━━ SUPPLIED MATERIAL

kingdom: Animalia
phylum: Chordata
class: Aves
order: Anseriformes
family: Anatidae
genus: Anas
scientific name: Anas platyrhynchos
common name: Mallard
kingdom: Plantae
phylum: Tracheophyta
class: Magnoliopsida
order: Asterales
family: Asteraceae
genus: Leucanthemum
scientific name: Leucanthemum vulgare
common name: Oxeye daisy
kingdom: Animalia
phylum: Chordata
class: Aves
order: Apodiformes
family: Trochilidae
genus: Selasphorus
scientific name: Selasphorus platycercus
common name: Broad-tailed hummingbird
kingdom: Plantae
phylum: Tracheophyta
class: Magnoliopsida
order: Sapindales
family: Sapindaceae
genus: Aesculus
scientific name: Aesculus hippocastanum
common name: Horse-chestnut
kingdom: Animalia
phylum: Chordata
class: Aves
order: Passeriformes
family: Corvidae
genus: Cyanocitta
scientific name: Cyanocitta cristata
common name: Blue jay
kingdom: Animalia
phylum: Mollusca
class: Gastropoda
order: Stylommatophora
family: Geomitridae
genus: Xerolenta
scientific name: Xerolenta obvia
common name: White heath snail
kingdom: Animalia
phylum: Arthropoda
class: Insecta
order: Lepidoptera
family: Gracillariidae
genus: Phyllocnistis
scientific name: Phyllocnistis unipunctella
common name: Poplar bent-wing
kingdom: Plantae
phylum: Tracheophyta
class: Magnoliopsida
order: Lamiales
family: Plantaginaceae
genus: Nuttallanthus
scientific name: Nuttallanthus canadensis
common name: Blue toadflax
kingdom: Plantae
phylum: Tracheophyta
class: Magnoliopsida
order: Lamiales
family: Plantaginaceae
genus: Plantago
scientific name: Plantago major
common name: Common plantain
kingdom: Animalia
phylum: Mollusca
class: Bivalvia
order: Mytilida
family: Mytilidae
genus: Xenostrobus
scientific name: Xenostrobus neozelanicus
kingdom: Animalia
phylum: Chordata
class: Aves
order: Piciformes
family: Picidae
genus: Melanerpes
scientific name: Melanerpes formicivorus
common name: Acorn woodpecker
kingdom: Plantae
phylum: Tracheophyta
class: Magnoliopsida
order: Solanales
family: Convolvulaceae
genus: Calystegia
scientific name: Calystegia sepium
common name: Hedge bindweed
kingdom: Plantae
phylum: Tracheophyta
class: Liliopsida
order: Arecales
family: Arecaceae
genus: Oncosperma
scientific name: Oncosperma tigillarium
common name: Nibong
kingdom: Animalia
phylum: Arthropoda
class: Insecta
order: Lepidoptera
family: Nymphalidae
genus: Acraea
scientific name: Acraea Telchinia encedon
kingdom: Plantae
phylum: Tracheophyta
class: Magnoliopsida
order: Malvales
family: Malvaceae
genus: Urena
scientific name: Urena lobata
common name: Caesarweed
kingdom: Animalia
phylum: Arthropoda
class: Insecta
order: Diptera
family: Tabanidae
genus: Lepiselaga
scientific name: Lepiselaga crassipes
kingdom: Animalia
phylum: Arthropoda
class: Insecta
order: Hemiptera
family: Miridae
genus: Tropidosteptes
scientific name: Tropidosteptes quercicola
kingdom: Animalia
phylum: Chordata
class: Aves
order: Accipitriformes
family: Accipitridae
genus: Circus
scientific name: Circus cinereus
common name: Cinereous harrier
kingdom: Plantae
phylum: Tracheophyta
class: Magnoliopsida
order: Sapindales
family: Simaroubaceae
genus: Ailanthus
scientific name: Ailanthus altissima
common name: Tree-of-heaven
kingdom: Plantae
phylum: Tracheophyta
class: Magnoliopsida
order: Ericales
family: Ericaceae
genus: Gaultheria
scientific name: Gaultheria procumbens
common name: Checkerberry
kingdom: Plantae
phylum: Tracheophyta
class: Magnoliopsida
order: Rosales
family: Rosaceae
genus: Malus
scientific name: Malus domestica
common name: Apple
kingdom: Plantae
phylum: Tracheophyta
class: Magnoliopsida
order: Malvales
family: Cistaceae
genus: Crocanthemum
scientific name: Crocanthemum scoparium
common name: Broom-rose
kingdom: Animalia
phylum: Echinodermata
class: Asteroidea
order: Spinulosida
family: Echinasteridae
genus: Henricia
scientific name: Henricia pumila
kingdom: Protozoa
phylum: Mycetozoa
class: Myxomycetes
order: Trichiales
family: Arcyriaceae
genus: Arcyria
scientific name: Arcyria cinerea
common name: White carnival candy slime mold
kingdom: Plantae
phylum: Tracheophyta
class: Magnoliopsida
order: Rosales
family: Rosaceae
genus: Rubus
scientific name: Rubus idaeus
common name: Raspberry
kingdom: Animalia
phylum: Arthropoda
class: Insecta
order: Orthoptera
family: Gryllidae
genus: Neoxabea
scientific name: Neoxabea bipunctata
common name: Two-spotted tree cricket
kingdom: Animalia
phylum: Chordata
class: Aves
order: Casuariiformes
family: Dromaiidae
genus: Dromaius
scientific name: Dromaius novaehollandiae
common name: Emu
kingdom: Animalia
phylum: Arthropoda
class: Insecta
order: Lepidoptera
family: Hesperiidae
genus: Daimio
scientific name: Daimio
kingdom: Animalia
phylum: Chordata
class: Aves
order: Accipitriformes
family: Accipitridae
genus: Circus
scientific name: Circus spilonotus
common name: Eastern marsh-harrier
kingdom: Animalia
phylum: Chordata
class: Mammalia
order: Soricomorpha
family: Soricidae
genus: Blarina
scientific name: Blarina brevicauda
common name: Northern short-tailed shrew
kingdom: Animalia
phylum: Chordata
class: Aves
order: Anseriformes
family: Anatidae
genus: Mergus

━━━━

YOUR GOAL:
Can you reproduce every line of the material above, without changing anything?

SOLUTION FOR THIS EXERCISE:
kingdom: Animalia
phylum: Chordata
class: Aves
order: Anseriformes
family: Anatidae
genus: Anas
scientific name: Anas platyrhynchos
common name: Mallard
kingdom: Plantae
phylum: Tracheophyta
class: Magnoliopsida
order: Asterales
family: Asteraceae
genus: Leucanthemum
scientific name: Leucanthemum vulgare
common name: Oxeye daisy
kingdom: Animalia
phylum: Chordata
class: Aves
order: Apodiformes
family: Trochilidae
genus: Selasphorus
scientific name: Selasphorus platycercus
common name: Broad-tailed hummingbird
kingdom: Plantae
phylum: Tracheophyta
class: Magnoliopsida
order: Sapindales
family: Sapindaceae
genus: Aesculus
scientific name: Aesculus hippocastanum
common name: Horse-chestnut
kingdom: Animalia
phylum: Chordata
class: Aves
order: Passeriformes
family: Corvidae
genus: Cyanocitta
scientific name: Cyanocitta cristata
common name: Blue jay
kingdom: Animalia
phylum: Mollusca
class: Gastropoda
order: Stylommatophora
family: Geomitridae
genus: Xerolenta
scientific name: Xerolenta obvia
common name: White heath snail
kingdom: Animalia
phylum: Arthropoda
class: Insecta
order: Lepidoptera
family: Gracillariidae
genus: Phyllocnistis
scientific name: Phyllocnistis unipunctella
common name: Poplar bent-wing
kingdom: Plantae
phylum: Tracheophyta
class: Magnoliopsida
order: Lamiales
family: Plantaginaceae
genus: Nuttallanthus
scientific name: Nuttallanthus canadensis
common name: Blue toadflax
kingdom: Plantae
phylum: Tracheophyta
class: Magnoliopsida
order: Lamiales
family: Plantaginaceae
genus: Plantago
scientific name: Plantago major
common name: Common plantain
kingdom: Animalia
phylum: Mollusca
class: Bivalvia
order: Mytilida
family: Mytilidae
genus: Xenostrobus
scientific name: Xenostrobus neozelanicus
kingdom: Animalia
phylum: Chordata
class: Aves
order: Piciformes
family: Picidae
genus: Melanerpes
scientific name: Melanerpes formicivorus
common name: Acorn woodpecker
kingdom: Plantae
phylum: Tracheophyta
class: Magnoliopsida
order: Solanales
family: Convolvulaceae
genus: Calystegia
scientific name: Calystegia sepium
common name: Hedge bindweed
kingdom: Plantae
phylum: Tracheophyta
class: Liliopsida
order: Arecales
family: Arecaceae
genus: Oncosperma
scientific name: Oncosperma tigillarium
common name: Nibong
kingdom: Animalia
phylum: Arthropoda
class: Insecta
order: Lepidoptera
family: Nymphalidae
genus: Acraea
scientific name: Acraea Telchinia encedon
kingdom: Plantae
phylum: Tracheophyta
class: Magnoliopsida
order: Malvales
family: Malvaceae
genus: Urena
scientific name: Urena lobata
common name: Caesarweed
kingdom: Animalia
phylum: Arthropoda
class: Insecta
order: Diptera
family: Tabanidae
genus: Lepiselaga
scientific name: Lepiselaga crassipes
kingdom: Animalia
phylum: Arthropoda
class: Insecta
order: Hemiptera
family: Miridae
genus: Tropidosteptes
scientific name: Tropidosteptes quercicola
kingdom: Animalia
phylum: Chordata
class: Aves
order: Accipitriformes
family: Accipitridae
genus: Circus
scientific name: Circus cinereus
common name: Cinereous harrier
kingdom: Plantae
phylum: Tracheophyta
class: Magnoliopsida
order: Sapindales
family: Simaroubaceae
genus: Ailanthus
scientific name: Ailanthus altissima
common name: Tree-of-heaven
kingdom: Plantae
phylum: Tracheophyta
class: Magnoliopsida
order: Ericales
family: Ericaceae
genus: Gaultheria
scientific name: Gaultheria procumbens
common name: Checkerberry
kingdom: Plantae
phylum: Tracheophyta
class: Magnoliopsida
order: Rosales
family: Rosaceae
genus: Malus
scientific name: Malus domestica
common name: Apple
kingdom: Plantae
phylum: Tracheophyta
class: Magnoliopsida
order: Malvales
family: Cistaceae
genus: Crocanthemum
scientific name: Crocanthemum scoparium
common name: Broom-rose
kingdom: Animalia
phylum: Echinodermata
class: Asteroidea
order: Spinulosida
family: Echinasteridae
genus: Henricia
scientific name: Henricia pumila
kingdom: Protozoa
phylum: Mycetozoa
class: Myxomycetes
order: Trichiales
family: Arcyriaceae
genus: Arcyria
scientific name: Arcyria cinerea
common name: White carnival candy slime mold
kingdom: Plantae
phylum: Tracheophyta
class: Magnoliopsida
order: Rosales
family: Rosaceae
genus: Rubus
scientific name: Rubus idaeus
common name: Raspberry
kingdom: Animalia
phylum: Arthropoda
class: Insecta
order: Orthoptera
family: Gryllidae
genus: Neoxabea
scientific name: Neoxabea bipunctata
common name: Two-spotted tree cricket
kingdom: Animalia
phylum: Chordata
class: Aves
order: Casuariiformes
family: Dromaiidae
genus: Dromaius
scientific name: Dromaius novaehollandiae
common name: Emu
kingdom: Animalia
phylum: Arthropoda
class: Insecta
order: Lepidoptera
family: Hesperiidae
genus: Daimio
scientific name: Daimio
kingdom: Animalia
phylum: Chordata
class: Aves
order: Accipitriformes
family: Accipitridae
genus: Circus
scientific name: Circus spilonotus
common name: Eastern marsh-harrier
kingdom: Animalia
phylum: Chordata
class: Mammalia
order: Soricomorpha
family: Soricidae
genus: Blarina
scientific name: Blarina brevicauda
common name: Northern short-tailed shrew
kingdom: Animalia
phylum: Chordata
class: Aves
order: Anseriformes
family: Anatidae
genus: Mergus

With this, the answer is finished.